Mais un accident très grave vint, à quelques jours de là, jeter mon cœur dans une angoisse terrible.

C’était une après-midi, vers quatre heures; nous prenions notre bain habituel, pendant qu’Annette, toujours très triste, amusait de son mieux ma sœur sur la plage.

Il y avait peu de monde; ma mère, qui commençait à nager, s’exerçait à quelques pas de moi.

Je la suivais des yeux en songeant à mes projets, quand une grosse vague de fond lui arriva en pleine poitrine au moment où elle voulait se redresser.

Elle eut le visage inondé, suffoqua, perdit pied, se débattit et disparut sous l’eau.

Je me précipitai vers elle; mais, encore novice en natation, je ne pus avancer assez vite; je la vis confusément revenir à la surface, la chevelure dénouée, les bras tendus, criant au secours.

J’activai mes mouvements, mêlant mes appels aux siens, balancé par les vagues qui me la montraient tantôt au-dessus, tantôt au-dessous de moi. La distance qui me séparait d’elle diminuait à peine et le flot nous emportait tous les deux vers la haute mer.

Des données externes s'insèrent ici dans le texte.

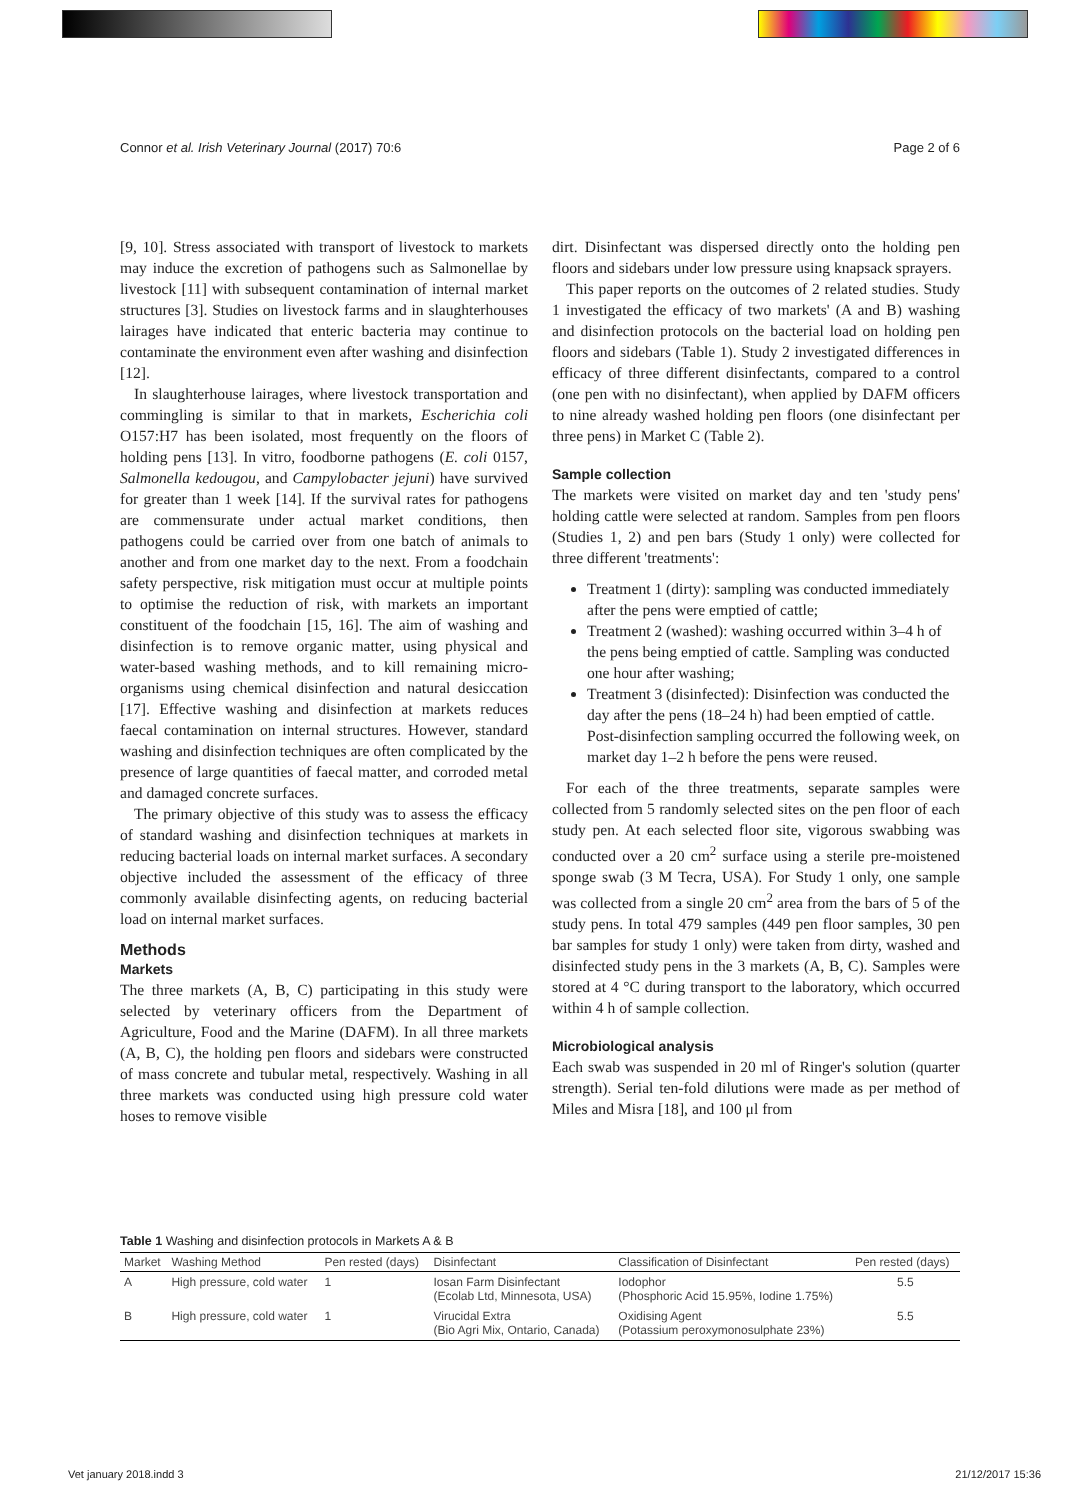Connor et al. Irish Veterinary Journal (2017) 70:6 Page 2 of 6
[9, 10]. Stress associated with transport of livestock to markets may induce the excretion of pathogens such as Salmonellae by livestock [11] with subsequent contamination of internal market structures [3]. Studies on livestock farms and in slaughterhouses lairages have indicated that enteric bacteria may continue to contaminate the environment even after washing and disinfection [12].
In slaughterhouse lairages, where livestock transportation and commingling is similar to that in markets, Escherichia coli O157:H7 has been isolated, most frequently on the floors of holding pens [13]. In vitro, foodborne pathogens (E. coli 0157, Salmonella kedougou, and Campylobacter jejuni) have survived for greater than 1 week [14]. If the survival rates for pathogens are commensurate under actual market conditions, then pathogens could be carried over from one batch of animals to another and from one market day to the next. From a foodchain safety perspective, risk mitigation must occur at multiple points to optimise the reduction of risk, with markets an important constituent of the foodchain [15, 16]. The aim of washing and disinfection is to remove organic matter, using physical and water-based washing methods, and to kill remaining micro-organisms using chemical disinfection and natural desiccation [17]. Effective washing and disinfection at markets reduces faecal contamination on internal structures. However, standard washing and disinfection techniques are often complicated by the presence of large quantities of faecal matter, and corroded metal and damaged concrete surfaces.
The primary objective of this study was to assess the efficacy of standard washing and disinfection techniques at markets in reducing bacterial loads on internal market surfaces. A secondary objective included the assessment of the efficacy of three commonly available disinfecting agents, on reducing bacterial load on internal market surfaces.
Methods
Markets
The three markets (A, B, C) participating in this study were selected by veterinary officers from the Department of Agriculture, Food and the Marine (DAFM). In all three markets (A, B, C), the holding pen floors and sidebars were constructed of mass concrete and tubular metal, respectively. Washing in all three markets was conducted using high pressure cold water hoses to remove visible
dirt. Disinfectant was dispersed directly onto the holding pen floors and sidebars under low pressure using knapsack sprayers.
This paper reports on the outcomes of 2 related studies. Study 1 investigated the efficacy of two markets' (A and B) washing and disinfection protocols on the bacterial load on holding pen floors and sidebars (Table 1). Study 2 investigated differences in efficacy of three different disinfectants, compared to a control (one pen with no disinfectant), when applied by DAFM officers to nine already washed holding pen floors (one disinfectant per three pens) in Market C (Table 2).
Sample collection
The markets were visited on market day and ten 'study pens' holding cattle were selected at random. Samples from pen floors (Studies 1, 2) and pen bars (Study 1 only) were collected for three different 'treatments':
Treatment 1 (dirty): sampling was conducted immediately after the pens were emptied of cattle;
Treatment 2 (washed): washing occurred within 3–4 h of the pens being emptied of cattle. Sampling was conducted one hour after washing;
Treatment 3 (disinfected): Disinfection was conducted the day after the pens (18–24 h) had been emptied of cattle. Post-disinfection sampling occurred the following week, on market day 1–2 h before the pens were reused.
For each of the three treatments, separate samples were collected from 5 randomly selected sites on the pen floor of each study pen. At each selected floor site, vigorous swabbing was conducted over a 20 cm<sup>2</sup> surface using a sterile pre-moistened sponge swab (3 M Tecra, USA). For Study 1 only, one sample was collected from a single 20 cm<sup>2</sup> area from the bars of 5 of the study pens. In total 479 samples (449 pen floor samples, 30 pen bar samples for study 1 only) were taken from dirty, washed and disinfected study pens in the 3 markets (A, B, C). Samples were stored at 4 °C during transport to the laboratory, which occurred within 4 h of sample collection.
Microbiological analysis
Each swab was suspended in 20 ml of Ringer's solution (quarter strength). Serial ten-fold dilutions were made as per method of Miles and Misra [18], and 100 μl from
Table 1 Washing and disinfection protocols in Markets A & B
| Market | Washing Method | Pen rested (days) | Disinfectant | Classification of Disinfectant | Pen rested (days) |
| --- | --- | --- | --- | --- | --- |
| A | High pressure, cold water | 1 | Iosan Farm Disinfectant (Ecolab Ltd, Minnesota, USA) | Iodophor (Phosphoric Acid 15.95%, Iodine 1.75%) | 5.5 |
| B | High pressure, cold water | 1 | Virucidal Extra (Bio Agri Mix, Ontario, Canada) | Oxidising Agent (Potassium peroxymonosulphate 23%) | 5.5 |
Vet january 2018.indd 3 21/12/2017 15:36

Bientôt la fatigue me gagna; mais je luttais quand même, désespérément, tandis qu’une foule de réflexions me torturaient l’esprit.

Je me demandais avec angoisse si j’arriverais à temps pour la sauver, si j’aurais la force de la soutenir jusqu’à ce qu’on vînt à mon aide, si enfin, nous n’allions pas périr l’un et l’autre! J’entendais derrière moi des cris lointains; et, instinctivement, pour mesurer l’espace qui nous séparait de nos sauveteurs, je tournai la tête, sans cesser de nager.

En une seconde, j’entrevis des gens que notre péril effrayait; ils s’agitaient comme dans un cauchemar; et ils me parurent au bout du monde.

Annette affolée se démenait sur la plage avec Henriette dans les bras, en criant: «Au secours! ils se noient là-bas! vite! vite!...»

Les promeneurs accouraient de toutes parts; des marins se précipitaient vers le rivage, avec des cordes, des bouées et sautaient dans une barque.

Alors, je repris courage; je calculais qu’il fallait bien trois minutes avant qu’ils fussent près de nous. Trois minutes, c’étaient trois siècles! d’ici là, ne sombrerions-nous pas?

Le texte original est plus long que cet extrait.